# Best first person shooter mac/pc



## harryhoody (Aug 11, 2006)

My buddy has a PC and I have a Mac..We want to be able to play a bad ass first person shooter that works both on Mac & Pc. What is the best one to get? 
Thanks!


----------



## mdnky (Aug 12, 2006)

Call of Duty (1 or 2), Wolfenstein Enemy Territory (free).


----------



## symphonix (Aug 12, 2006)

I've always found the Unreal Tournament series to be a lot of fun on both platforms, too. Especially the original one with the Game Of The Year add-ons.


----------



## Damrod (Aug 13, 2006)

You could also check out the Quake series. Quake 3 Arena should run very well on any Mac that is post 2001.


----------



## ergo proxy (Aug 13, 2006)

I'd say Halo:Combat Evolved


----------



## Qion (Aug 13, 2006)

If you have an Intel-based Mac, you could just boot into Windows and play whatever you want to. It's a major reason I'm getting a MacBook; I kind of want to see what the gaming scene is all about. Youtube has some fairly convincing videos of MacBooks (not pro) running Half Life 2, Halo, and some other games.


----------



## Damrod (Aug 14, 2006)

ergo proxy said:


> I'd say Halo:Combat Evolved



Halo sucks monkey balls 1-on-1 though


----------



## Harp (Aug 14, 2006)

I've been playing Call of Duty 2 nonstop for weeks now.


----------

DATA LISTING:
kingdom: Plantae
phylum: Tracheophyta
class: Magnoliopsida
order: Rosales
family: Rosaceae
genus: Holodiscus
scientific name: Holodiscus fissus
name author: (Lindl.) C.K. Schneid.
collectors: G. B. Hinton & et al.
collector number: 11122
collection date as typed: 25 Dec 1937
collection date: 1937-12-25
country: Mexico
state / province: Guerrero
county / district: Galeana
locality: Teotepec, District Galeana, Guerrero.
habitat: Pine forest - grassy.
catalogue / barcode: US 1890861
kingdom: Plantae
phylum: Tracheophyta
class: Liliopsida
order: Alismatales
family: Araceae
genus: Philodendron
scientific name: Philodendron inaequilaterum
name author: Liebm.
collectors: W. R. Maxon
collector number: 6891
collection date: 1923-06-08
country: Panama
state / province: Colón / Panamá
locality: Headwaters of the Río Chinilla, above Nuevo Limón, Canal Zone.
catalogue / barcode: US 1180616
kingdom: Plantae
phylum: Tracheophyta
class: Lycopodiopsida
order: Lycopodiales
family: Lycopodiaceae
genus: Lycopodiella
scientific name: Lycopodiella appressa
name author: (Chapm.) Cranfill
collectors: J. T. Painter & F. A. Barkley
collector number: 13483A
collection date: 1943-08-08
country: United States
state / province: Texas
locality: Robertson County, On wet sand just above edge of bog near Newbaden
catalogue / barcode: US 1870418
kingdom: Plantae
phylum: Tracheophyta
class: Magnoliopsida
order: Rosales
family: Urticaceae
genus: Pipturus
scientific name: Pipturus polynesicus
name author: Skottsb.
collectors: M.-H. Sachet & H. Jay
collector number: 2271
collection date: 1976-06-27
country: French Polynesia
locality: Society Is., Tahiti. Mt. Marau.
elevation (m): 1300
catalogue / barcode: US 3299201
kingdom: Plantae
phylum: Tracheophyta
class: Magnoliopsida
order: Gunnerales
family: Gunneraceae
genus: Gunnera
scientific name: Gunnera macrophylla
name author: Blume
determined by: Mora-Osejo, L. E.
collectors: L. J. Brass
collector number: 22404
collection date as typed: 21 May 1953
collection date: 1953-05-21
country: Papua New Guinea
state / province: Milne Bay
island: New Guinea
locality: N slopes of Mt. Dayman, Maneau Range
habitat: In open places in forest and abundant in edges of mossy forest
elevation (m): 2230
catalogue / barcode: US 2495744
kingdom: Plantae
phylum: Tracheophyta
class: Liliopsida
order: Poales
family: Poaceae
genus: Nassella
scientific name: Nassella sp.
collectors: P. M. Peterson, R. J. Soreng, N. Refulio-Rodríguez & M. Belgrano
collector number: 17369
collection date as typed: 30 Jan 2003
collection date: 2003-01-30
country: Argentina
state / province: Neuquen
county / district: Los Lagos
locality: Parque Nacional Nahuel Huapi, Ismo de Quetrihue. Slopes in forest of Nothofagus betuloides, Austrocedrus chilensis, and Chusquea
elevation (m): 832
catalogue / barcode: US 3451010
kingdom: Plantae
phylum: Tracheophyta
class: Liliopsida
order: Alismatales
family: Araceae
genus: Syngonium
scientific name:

GOAL A:
Decide whether each statement agrees with the forum thread on Mac and PC shooters. Answer yes or no, and quote the words from the thread that decide it.
(i) mdnky lists Wolfenstein Enemy Territory as a free game.
(ii) Damrod says Quake 3 Arena should run well on any Mac made before 2001.
(iii) Harp has been playing Call of Duty 2 for months.
GOAL B:
Answer these questions from the forum thread on Mac and PC shooters:
(i) What kind of computer does harryhoody's buddy have?
(ii) Which Unreal Tournament game does symphonix especially recommend?
(iii) On what site does Qion say there are videos of MacBooks running Half Life 2?
GOAL C:
Print a passage from the forum thread on Mac and PC shooters. Begin at the words "## harryhoody (Aug", and stop after "mdnky (Aug 12, 2006)".
The records have no connection to the forum thread.

TASK OUTPUT A:
(i) Yes: "Wolfenstein Enemy Territory (free)"
(ii) No: "should run very well on any Mac that is post 2001"
(iii) No: "I've been playing Call of Duty 2 nonstop for weeks now."

TASK OUTPUT B:
(i) A PC.
(ii) The original one with the Game Of The Year add-ons.
(iii) Youtube.

TASK OUTPUT C:
## harryhoody (Aug 11, 2006)

My buddy has a PC and I have a Mac..We want to be able to play a bad ass first person shooter that works both on Mac & Pc. What is the best one to get? 
Thanks!


----------



## mdnky (Aug 12, 2006)